作戦中止、それとあんみつ

「ぎ、ぎそう?」


 咄嗟とっさに思考が追い付かない。ぎそう、とは、事実を偽るという意味合いの、あの偽装だろうか。澄の困惑顔が面白かったのか、園田は咳払いをするように笑った。


「そう、偽装。いや、清嗣せいじさん……君のお父上から相談を受けてね。何でも職場のお偉いさん経由で、澄さんを欲しがっている人がいるって話が出たらしいんだよ。無下むげにはできない相手だし、どうしようかと気を揉んだらしくてね。それで僕に偽求婚者を装えと話があったんだ」


 こういうのは先に話を進めた者勝ちだからね、黙っていてごめんね、と軽い調子で言う園田に、澄の脳内は過剰回転で爆発しそうだった。


「偽……」

「だって、おかしいだろう。澄ちゃんは僕にとって娘みたいなものだ。君も僕みたいな、お父上と同年代の男を、異性として見たことなんてないでしょう」

「それは、そうですけど」


 澄は呟くように答えつつ、情報を整理する。父と園田は共謀していたということか。今日の今日まで澄に知らせなかったのはなぜだろうかと思ったが、事の真相を知っていたら、あのお堅い壽々子がこの縁談を形ばかりでも進めるかといえば、答えは否だろうと思えた。全てはきっと、壽々子の目をあざむくためなのだろう。
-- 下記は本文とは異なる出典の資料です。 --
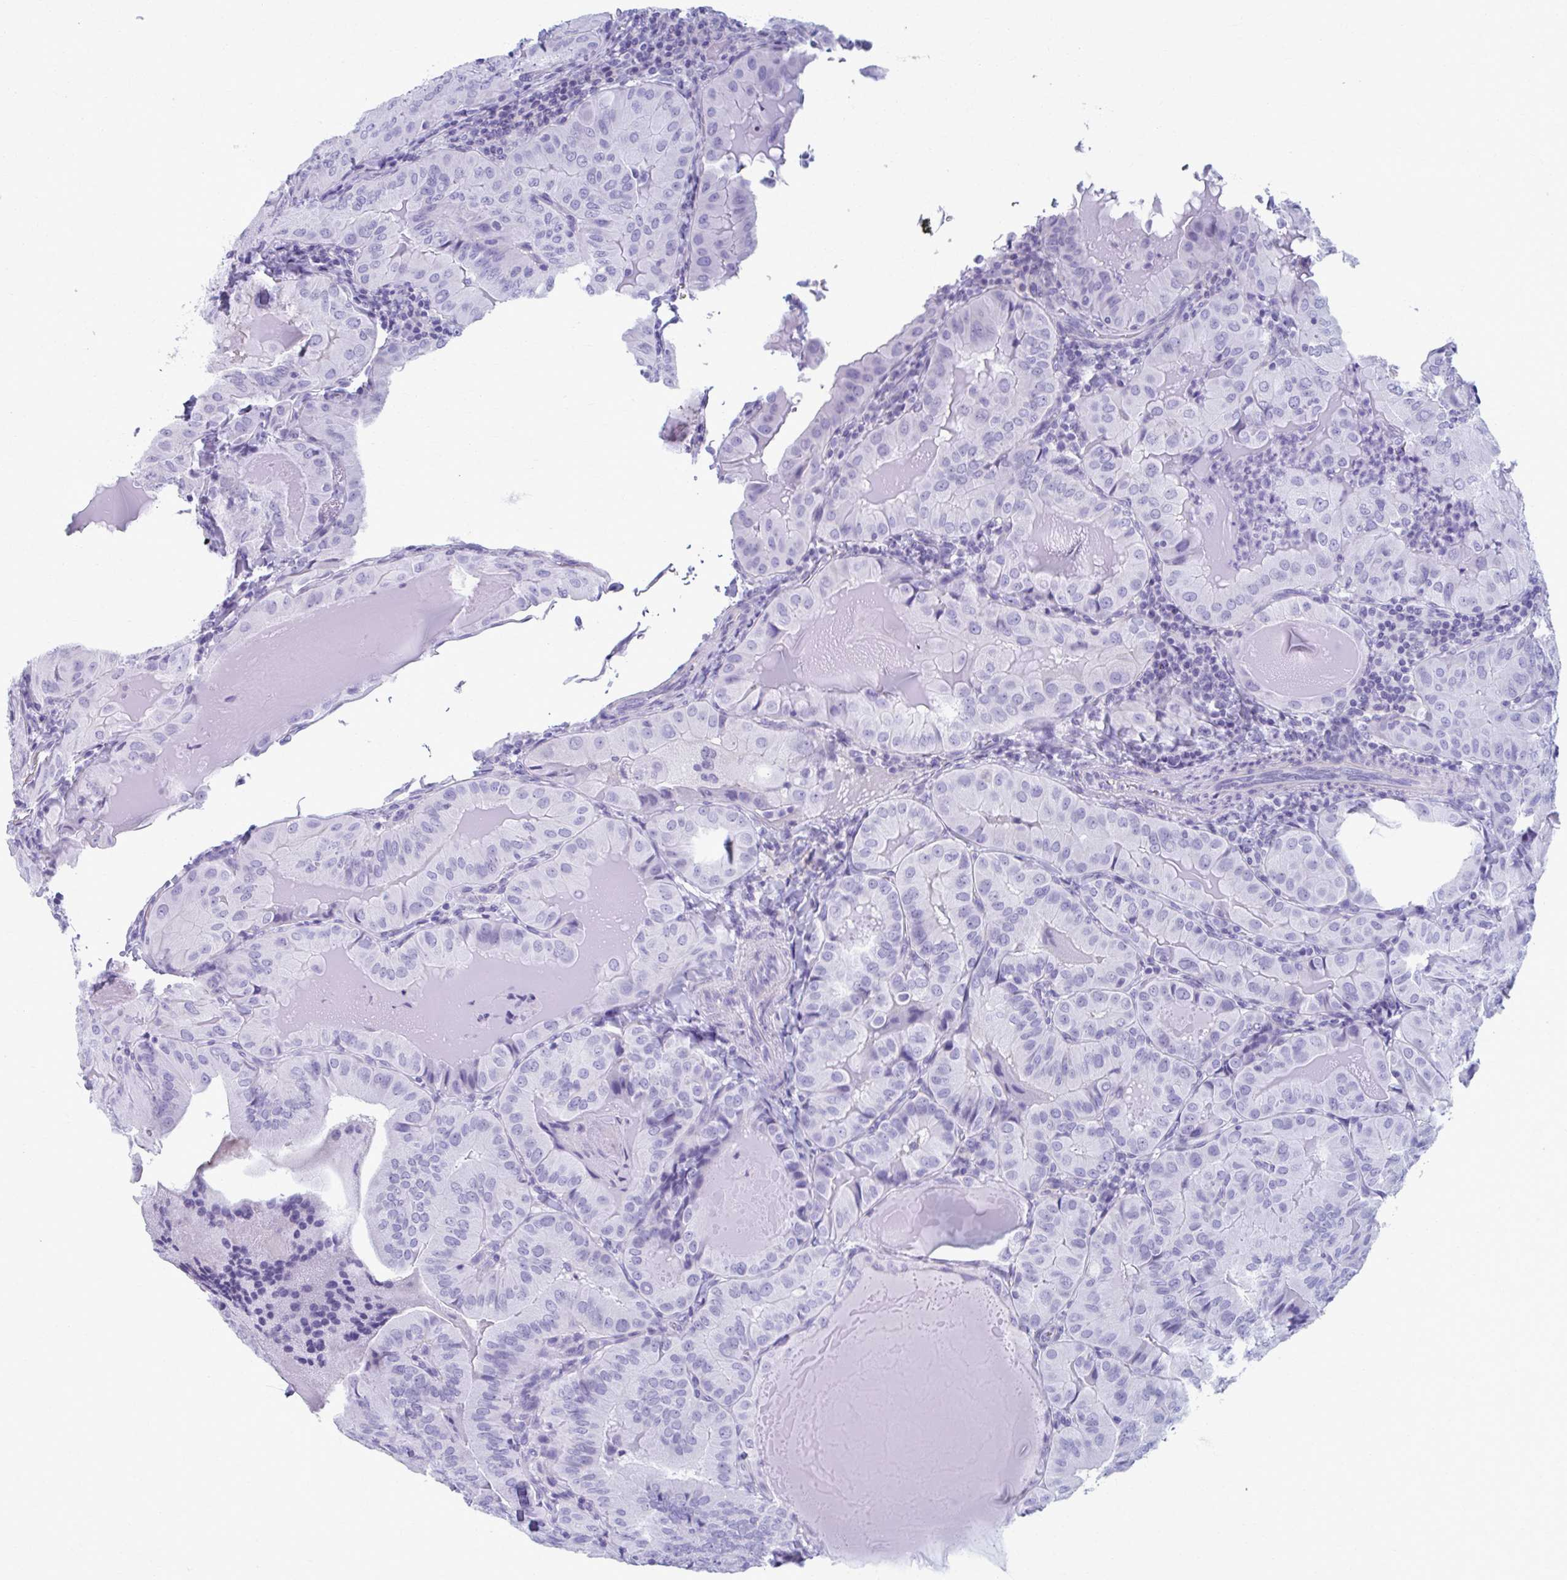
{"staining": {"intensity": "negative", "quantity": "none", "location": "none"}, "tissue": "thyroid cancer", "cell_type": "Tumor cells", "image_type": "cancer", "snomed": [{"axis": "morphology", "description": "Papillary adenocarcinoma, NOS"}, {"axis": "topography", "description": "Thyroid gland"}], "caption": "Human thyroid cancer (papillary adenocarcinoma) stained for a protein using immunohistochemistry shows no staining in tumor cells.", "gene": "MPLKIP", "patient": {"sex": "female", "age": 68}}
 しかしなぜ、本当の縁談は握りつぶされたのだろうか。思考を巡らせる澄の表情を穏やかに見つめていた園田は、白い物が混じる頭を軽く掻いてから、言った。


「澄ちゃんに縁談を申し込んだのは、西の方にある職人連所属の若旦那で、一度婚姻歴がある。何でも、前の奥様は出奔しゅっぽんして、崖から落ちてお亡くなりになったんだって」

「出奔……。不倫して心中したとか何かですか」


 思わず言ってしまってから、はしたない発言だったかと慌てて口を閉ざす。町内の四方山話よもやまばなしや大衆雑誌の下世話な記事に汚染されたような思考。壽々子が聞いたら卒倒するだろう。けれども園田は気に留めなかったようだった。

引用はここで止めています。